Indudablemente, no. Acostumbro a mencionar tres fases sucesivas, en paralelo a las tres fases principales del proceso chino: maoísmo, denguismo y xiísmo. La primera radica en el propio hecho revolucionario, que Mao culminó contra pronóstico. La segunda, bajo la égida de Deng Xiaoping tras los severos cataclismos del periodo anterior, alentó una legitimidad basada en la capacidad del sistema para procurar el desarrollo y mejores condiciones de vida a la población.

Ahora, estamos inmersos en una de esas inflexiones en la que el xiísmo aspira a establecer las bases de una nueva legitimidad, instituyendo un diseño político de alto nivel basado en la gobernanza a través de la ley o el Estado con derecho, de forma que más que acercarse a la doctrina liberal en este sentido, expresamente rechazada si nos referimos al pluralismo político, independencia de la justicia o división de poderes, pongamos por caso, profundiza en la tradición legista que inspiró el nacimiento de la propia China. Esa ósmosis del PCCh con un pensamiento tradicional que siempre denostó, constituye una de las novedades más importantes de su evolución ideológica, que influye sobremanera en la construcción de una legitimidad alternativa y que blinda en gran medida su constructo político frente a esas presiones exteriores que le conminan a cambiar su sistema.
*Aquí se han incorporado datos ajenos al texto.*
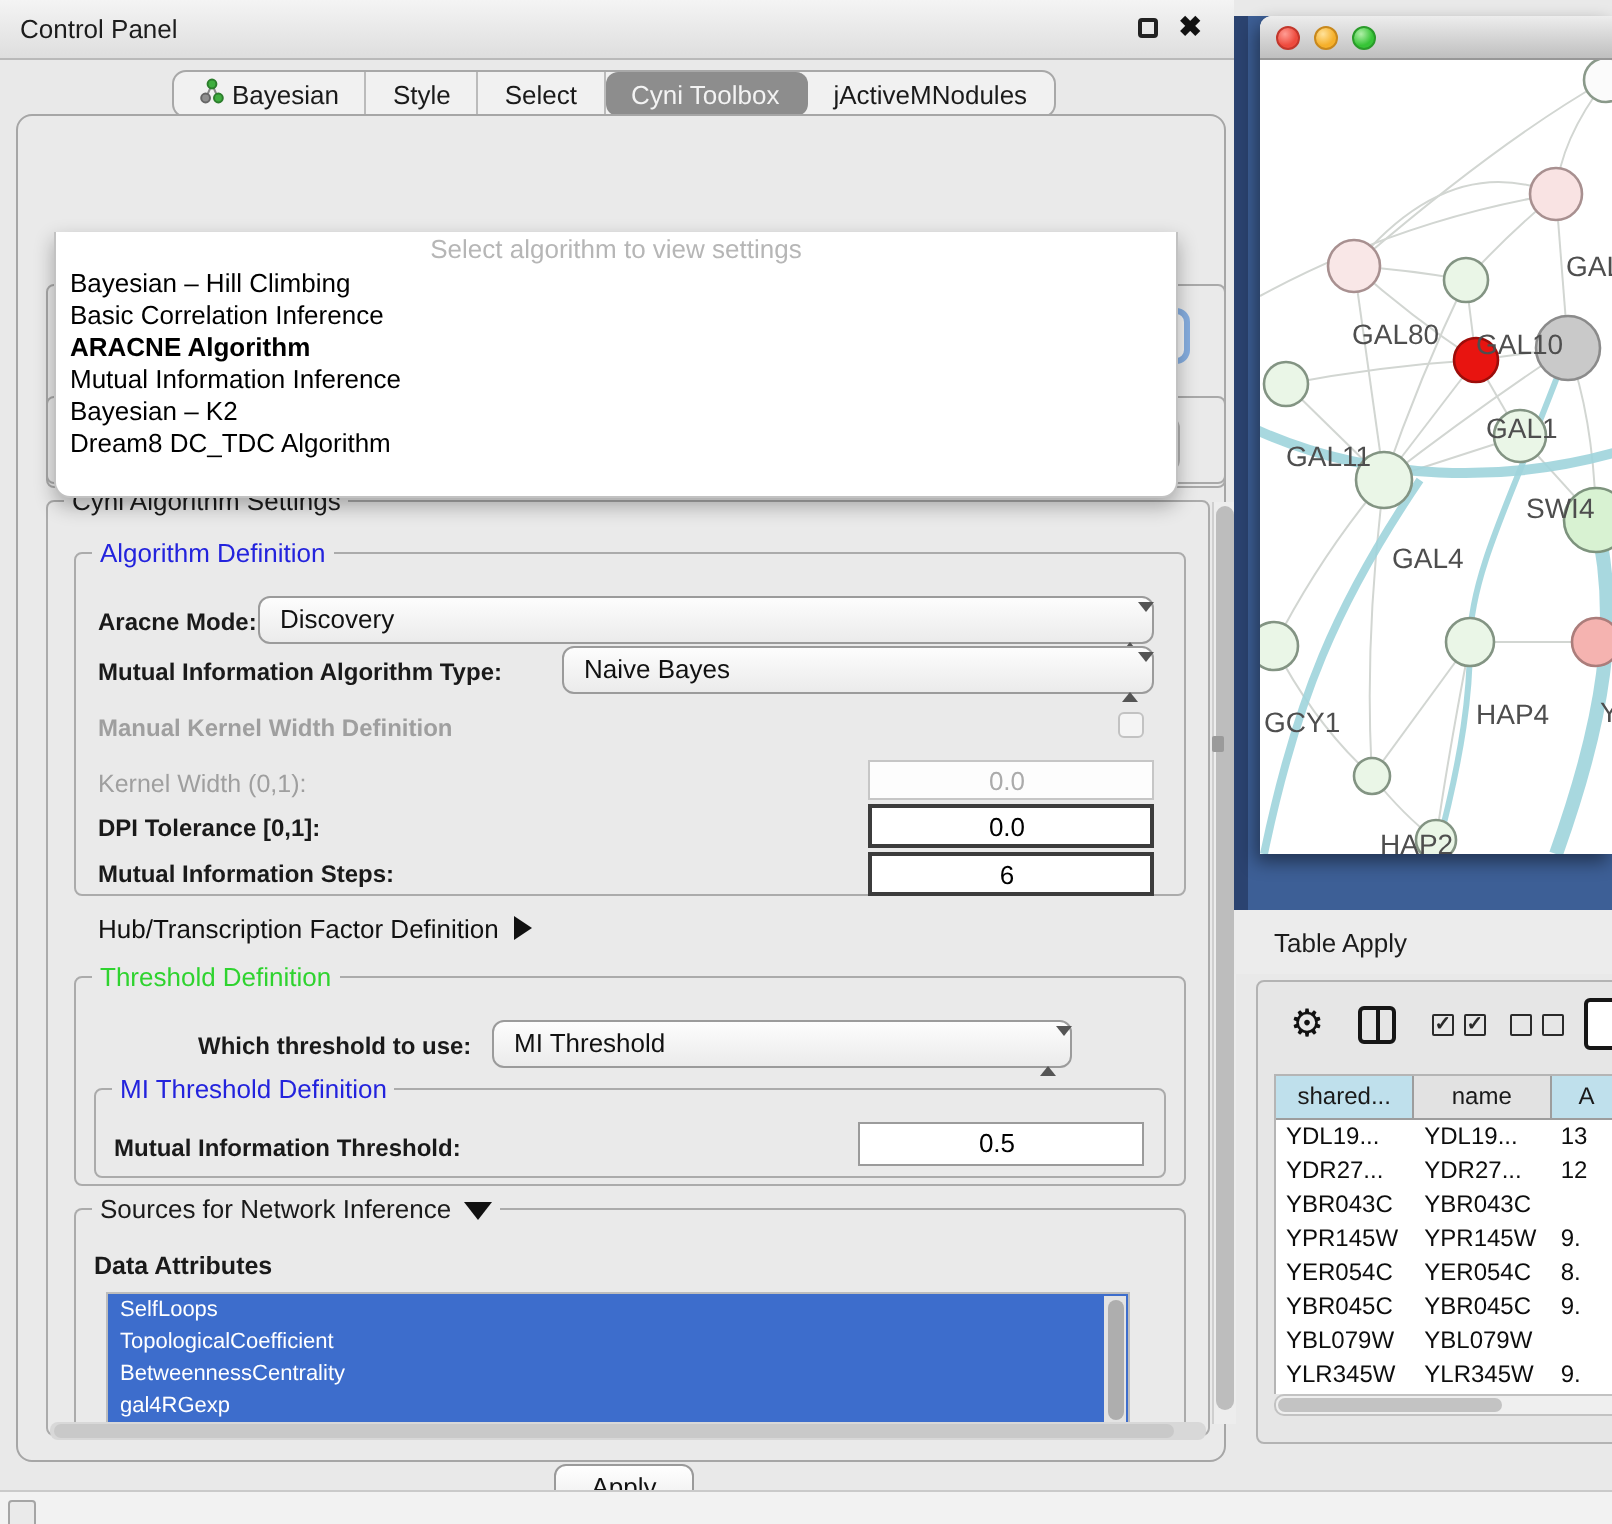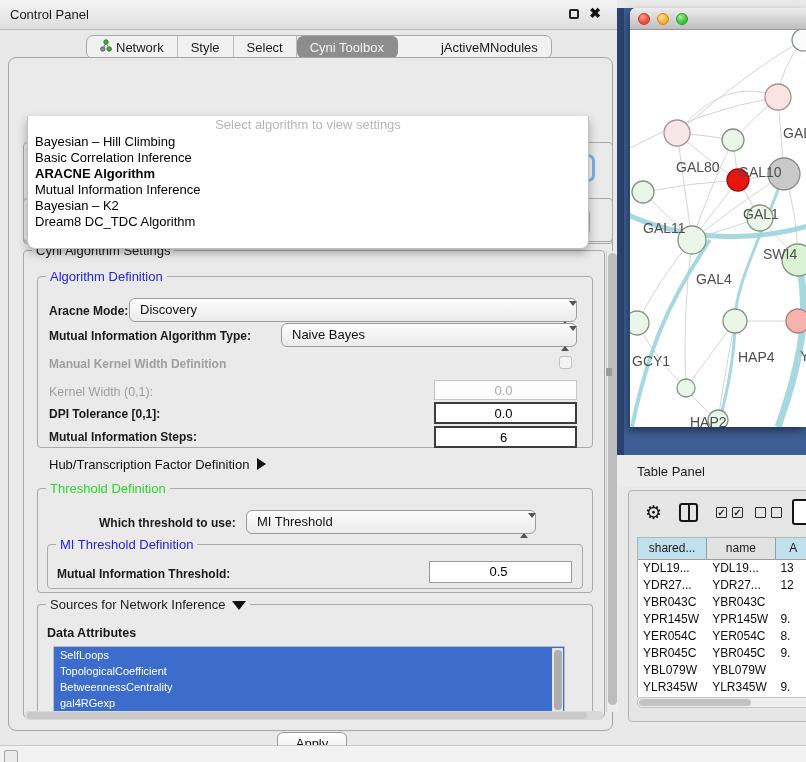"Network" span { text: Network -> Bayesian }
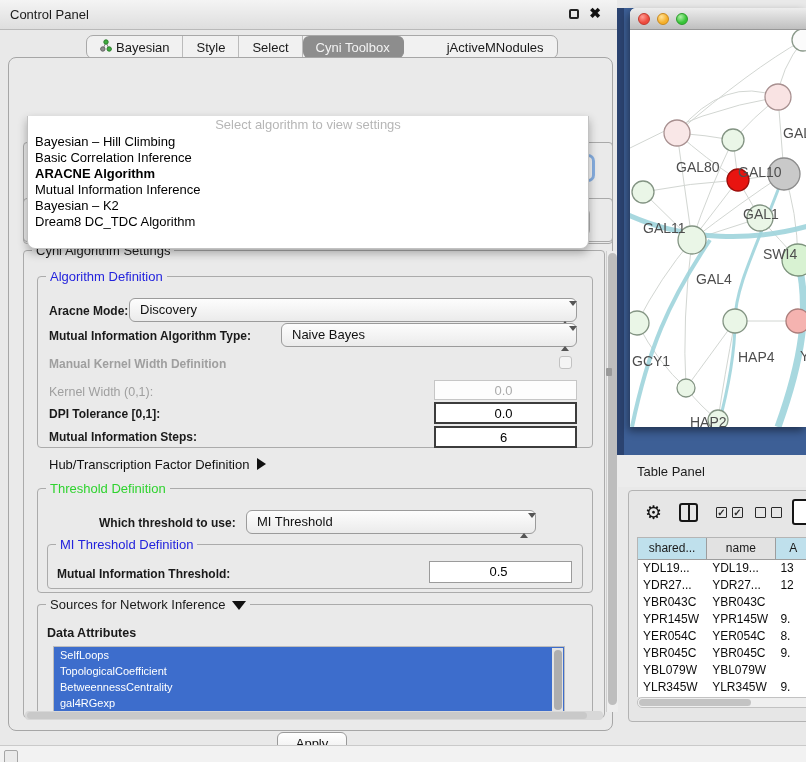"jActiveMNodules" .cp-tabs .tab:last-child { margin-left: 30px -> none }
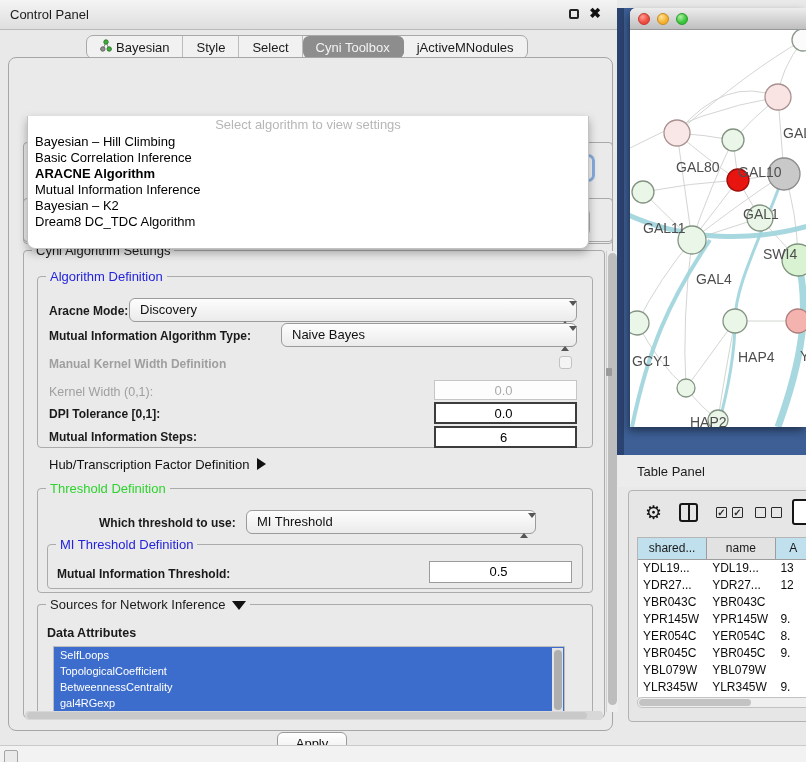"Table Panel" span.tp-title { text: Panel -> Apply }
En octubre se celebra en China el XX Congreso Nacional. ¿La continuidad de Xi está asegurada? ¿Se va a rodear de gente diferente en este nuevo mandato?

Todo apunta a que Xi tiene la intención de alterar la regla de los dos mandatos. Esto va a suponer una quiebra de la institucionalidad denguista, que con sus estipulaciones pretendía evitar una reiteración de los desmanes del maoísmo, la concentración del poder, el culto a la personalidad, etc. Muchos temen y desconfían de los cambios por esa razón. Oficialmente se justifican por la complejidad de las tensiones que se avecinan.

El relevo “natural” de Xi era Sun Zengcai, que fue condenado a cadena perpetua por corrupción. Hoy Xi no tiene sucesor “visible”. A diferencia, por ejemplo, del primer ministro Li Keqiang, quien debiera ser relevado por Hu Chunhua. Atendiendo a la regla de edad, figuras como Li Zhanshu o Han Zheng, estarían fuera. Otros como Wang Yang, Wang Huning o Zhao Leji, podrían seguir. Y hay una nómina importante de candidatos con aspiraciones a figurar en el Comité Permanente del Buró Político. La composición final va a depender, probablemente, de cómo se resuelva la agenda inmediata (pandemia, economía, Ucrania y otras tensiones exteriores, etc.). Pero el xiísmo parece llamado a presidir el rumbo político de China en los próximos lustros.